Escribir ficciones con GTB

mano al almirante Collingwood, el cual probablemente no había aún nacido. Le aseguro que este hombre, con sólo treinta barcos medianos, se basta para defender el canal y, si me apuro, la costa entera.» […]

«Señores, quizá los reyes de Francia que hemos llegado a conocer no hayan llevado a cabo personalmente ese tipo de hazañas, pero al menos siempre tuvieron alguien que en su nombre las acometiese. La República, en cambio, no hace más que patrocinar sargentos, y en ese sentido concede la razón a milord.» El cónsul, que se había sentado al lado de Flaviarosa, y que de nuevo había hablado con ella en voz baja, anunció que la Dama del Antifaz iba a tomar la palabra; y Flaviarosa lo hizo sin echar mucho teatro, con relativa sencillez tratándose de una italiana. Se volvieron hacia ella las cabezas: si el antifaz causaba alguna inquietud, algo así como una broma que no acaba de resolverse, la voz pastosa, musical, los tranquilizó a todos. «Caballeros, tengo la impresión, nada agradable, de que se están ustedes alejando del verdadero tema, que no es más que el de hallar un editor responsable, emperador o rey, ¿qué más da?, para esos actos tumultuarios y por lo tanto anónimos de la República Francesa; si no es el caso, ni más ni menos, que el de poner una firma a una operación bien hecha, como lo es la conquista de Italia, tan perfecta que parece concebida y ejecutada por la misma persona, y ésta, un genio de la estrategia. Pues bien, les pregunto: ¿por qué aquí mismo, y sin perder tiempo en quisicosas, no ponemos manos a la obra? Estamos juntas precisamente las personas necesarias para que todo salga bien. Alguien habló aquí de emperador: me sumo a esa persona.»

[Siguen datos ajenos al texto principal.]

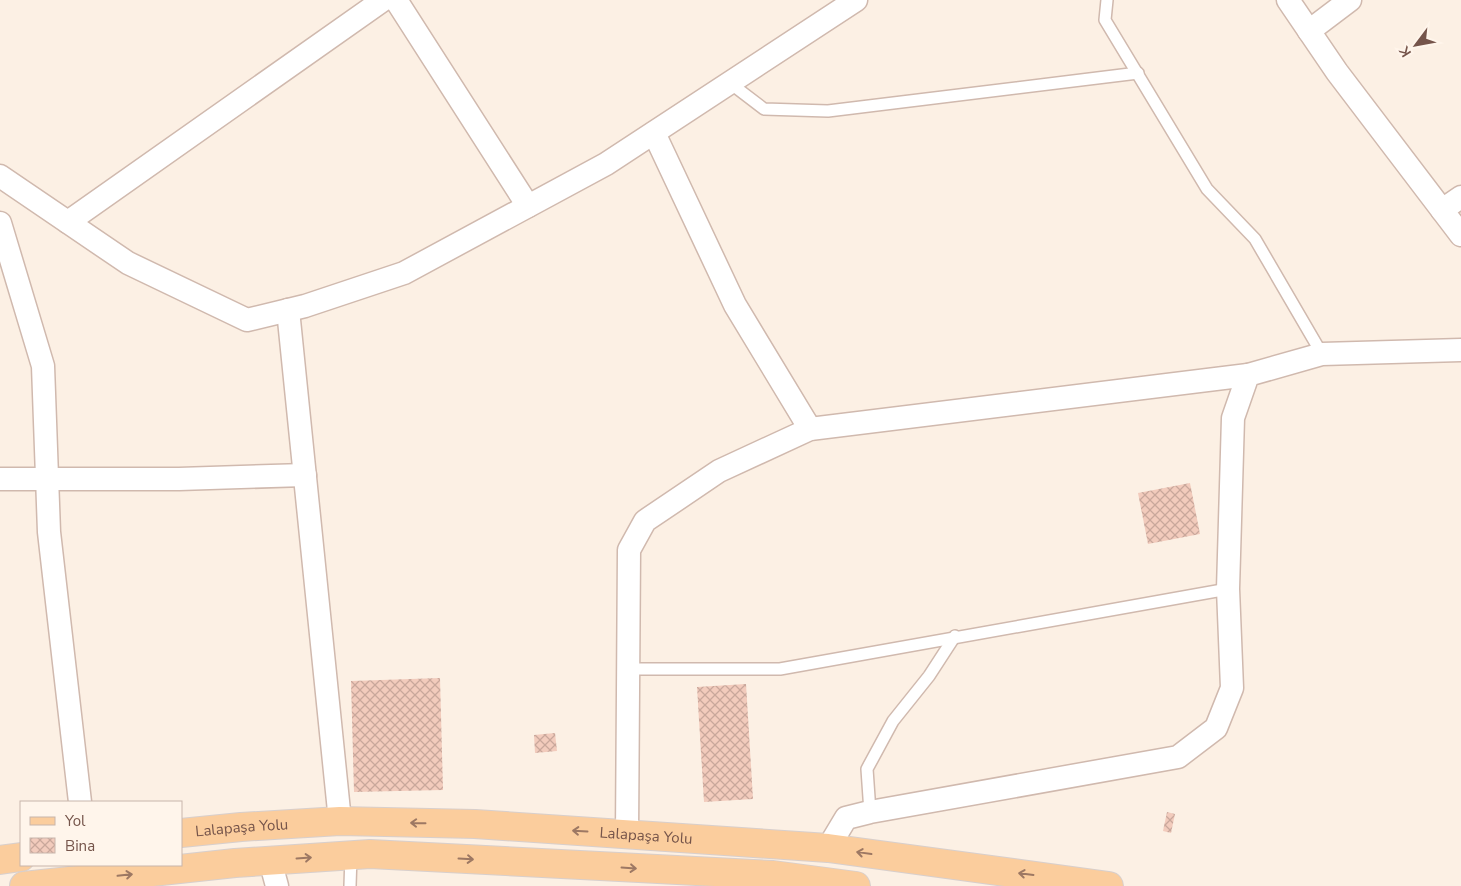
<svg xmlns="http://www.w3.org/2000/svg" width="1461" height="886" font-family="'Nunito Sans',sans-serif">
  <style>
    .building { fill: url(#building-cross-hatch) }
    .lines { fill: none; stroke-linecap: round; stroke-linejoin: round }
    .service-casing { stroke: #d0b9ae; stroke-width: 14 }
    .minor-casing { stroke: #d0b9ae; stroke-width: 25 }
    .primary-casing { stroke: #d8cfcc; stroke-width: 30 }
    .service { stroke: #fff; stroke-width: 11 }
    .minor { stroke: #fff; stroke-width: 22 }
    .primary { stroke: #fbcd9d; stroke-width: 28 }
    .oneway { stroke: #9d7863 }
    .labels { text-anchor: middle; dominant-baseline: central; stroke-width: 4; stroke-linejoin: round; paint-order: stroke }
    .street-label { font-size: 15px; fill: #75544a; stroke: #fff5eb }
  </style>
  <defs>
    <pattern id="building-cross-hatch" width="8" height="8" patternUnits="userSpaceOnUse" patternTransform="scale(1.25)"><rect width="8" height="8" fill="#f2cbbc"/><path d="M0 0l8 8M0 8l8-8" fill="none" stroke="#c9a79b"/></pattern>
  </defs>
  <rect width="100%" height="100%" fill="#fcf0e4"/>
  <g class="building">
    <polygon points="1190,483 1200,534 1148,544 1138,493"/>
    <polygon points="440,678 443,790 354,792 351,681"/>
    <polygon points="746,684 753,799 704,802 697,687"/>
    <polygon points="555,733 557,751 535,753 534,735"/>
    <polygon points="1167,812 1175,814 1171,833 1163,831"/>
  </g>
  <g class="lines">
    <g class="service-casing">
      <g id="service">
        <polyline points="1107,0 1105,20 1207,189 1255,239 1322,354"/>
        <polyline points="730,83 764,109 828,111 1138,73"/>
        <polyline points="628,669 780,669 1228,589"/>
        <polyline points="870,812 867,769 893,721 929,676 955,636"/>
        <polyline points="350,886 351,855"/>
      </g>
    </g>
    <g class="minor-casing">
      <g id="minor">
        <polyline points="396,0 528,206"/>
        <polyline points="1288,0 1337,72 1461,235"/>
        <polyline points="1309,31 1350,0"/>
        <polyline points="654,133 735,305 810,429"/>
        <polyline points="0,176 128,263 247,320 305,306 404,273 606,164 856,0"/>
        <polyline points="1442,210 1461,197"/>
        <polyline points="68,222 383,0"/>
        <polyline points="0,223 43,366 49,532 80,802"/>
        <polyline points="288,310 340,821"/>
        <polyline points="0,479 179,479 305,475"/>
        <polyline points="627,834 629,550 645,521 719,471 810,429 1248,375"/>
        <polyline points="828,848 846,818 870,812 1178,757 1216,728 1232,688 1228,589 1233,418 1248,375 1322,354 1461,350"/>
        <polyline points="270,860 277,886"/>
      </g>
    </g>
    <g class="primary-casing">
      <g id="primary">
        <path id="s1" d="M181 833 241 827 340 821 475 824 828 848 1109 886"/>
        <polyline points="0,860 21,857"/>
        <polyline points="24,886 235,863 370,854 773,875 856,886"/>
      </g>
    </g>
    <use href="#service" class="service"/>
    <use href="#minor" class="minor"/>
    <use href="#primary" class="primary"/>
  </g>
  <defs><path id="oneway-shaft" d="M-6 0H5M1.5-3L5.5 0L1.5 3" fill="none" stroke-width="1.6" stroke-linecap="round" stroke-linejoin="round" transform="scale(1.25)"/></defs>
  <g class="oneway">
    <use href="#oneway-shaft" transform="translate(418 823) rotate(-179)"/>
    <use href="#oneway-shaft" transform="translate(580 831) rotate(-177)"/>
    <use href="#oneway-shaft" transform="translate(864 853) rotate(-172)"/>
    <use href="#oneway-shaft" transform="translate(304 858) rotate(-4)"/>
    <use href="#oneway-shaft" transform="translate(466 859) rotate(3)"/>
    <use href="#oneway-shaft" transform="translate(629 868) rotate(4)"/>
    <use href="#oneway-shaft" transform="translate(1026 874) rotate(-173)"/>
    <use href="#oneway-shaft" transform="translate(125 875) rotate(-6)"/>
  </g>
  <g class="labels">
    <g class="street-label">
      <text stroke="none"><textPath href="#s1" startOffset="61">Lalapaşa Yolu</textPath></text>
      <text stroke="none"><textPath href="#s1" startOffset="466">Lalapaşa Yolu</textPath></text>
    </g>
  </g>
  <rect x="20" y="801" width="162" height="65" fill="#fff5eb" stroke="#c8b5ab"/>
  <rect x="30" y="817" width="25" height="8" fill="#fbcd9d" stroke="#c8b5ab"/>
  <text x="65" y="826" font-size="15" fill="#75544a">Yol</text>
  <rect x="30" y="838" width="25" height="15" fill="url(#building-cross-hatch)" stroke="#c8b5ab"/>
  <text x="65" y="851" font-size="15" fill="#75544a">Bina</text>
  <g transform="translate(1416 45) rotate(238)" stroke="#fff5eb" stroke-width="4" paint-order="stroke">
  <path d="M0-4L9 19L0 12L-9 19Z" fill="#75544a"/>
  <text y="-8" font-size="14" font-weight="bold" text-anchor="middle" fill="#75544a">K</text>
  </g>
</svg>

«Pero, ¿y el nombre, señora? —preguntó Chateaubriand—, ¿no comprende que lo primero es un nombre que lo resuma todo, que lo explique y que lo signifique? Un nombre y una figura, naturalmente. La historia la hacen los héroes, y los héroes son, a fin de cuentas, nada más que nombre y facha, que palabra y retrato.» «¿Y a usted, siendo escritor, le apura eso?» Flaviarosa alzó la mano, levantó el brazo, y chistó al criado gigantesco. «Ven, tú, acércate.» Napollione lo hizo con algo de felino elefantiásico: había estado contemplando a Flaviarosa y había decidido considerarla la más atractiva de todas las presentes, la única entre ellas que habría catado de habérsele ofrecido la ocasión. «Sí, mi señora.» «¿Cómo te llamas?» «Napollione, señora. Napollione Buonaparte.» «¿Dónde, cuándo has nacido?» «En Ajaccio, señora, el año sesenta y nueve, hijo de Carlos y de Leticia Ramolino, buena gente, no hay más que verme.» «Gracias, Napollione, puedes ya retirarte.» Flaviarosa se volvió a los comensales: «Tenemos ya una fe de bautismo, que es ya como tener una persona. Hijo de padres conocidos. ¡Fíjense ustedes!, un pasado, una historia. ¡Un montón de páginas en blanco para genealogistas y cronistas!». Chateaubriand, tras beber unos sorbos de aquel vino helado que les servían, interrumpió: «¿Es que le suena, señora, ese espantoso nombre de Napollione para un emperador francés? Lo encuentro ordinario, de puro popular, y que yo sepa, y a pesar del señor de Barras, los franceses no han perdido el buen gusto: un nombre así, sería inmediatamente repudiado». «Por supuesto, señor vizconde; pero todo se arregla traduciéndolo al francés. ¿Qué le parece Napoleón Bonaparte?»

Ayuda a los personajes a inventar a Napoleón, tanto en su aspecto como su modo de ser. Mantén el estilo de GTB, que trata de resultar históricamente verosímil y, al mismo tiempo, se dejan llevar por la imaginación. Deja que los personajes se relacionen con libertad y deja que te sorprendan.

Torrente Ballester, Gonzalo (1998). La isla de los jacintos cortados. Madrid: Alianza, 280-ss.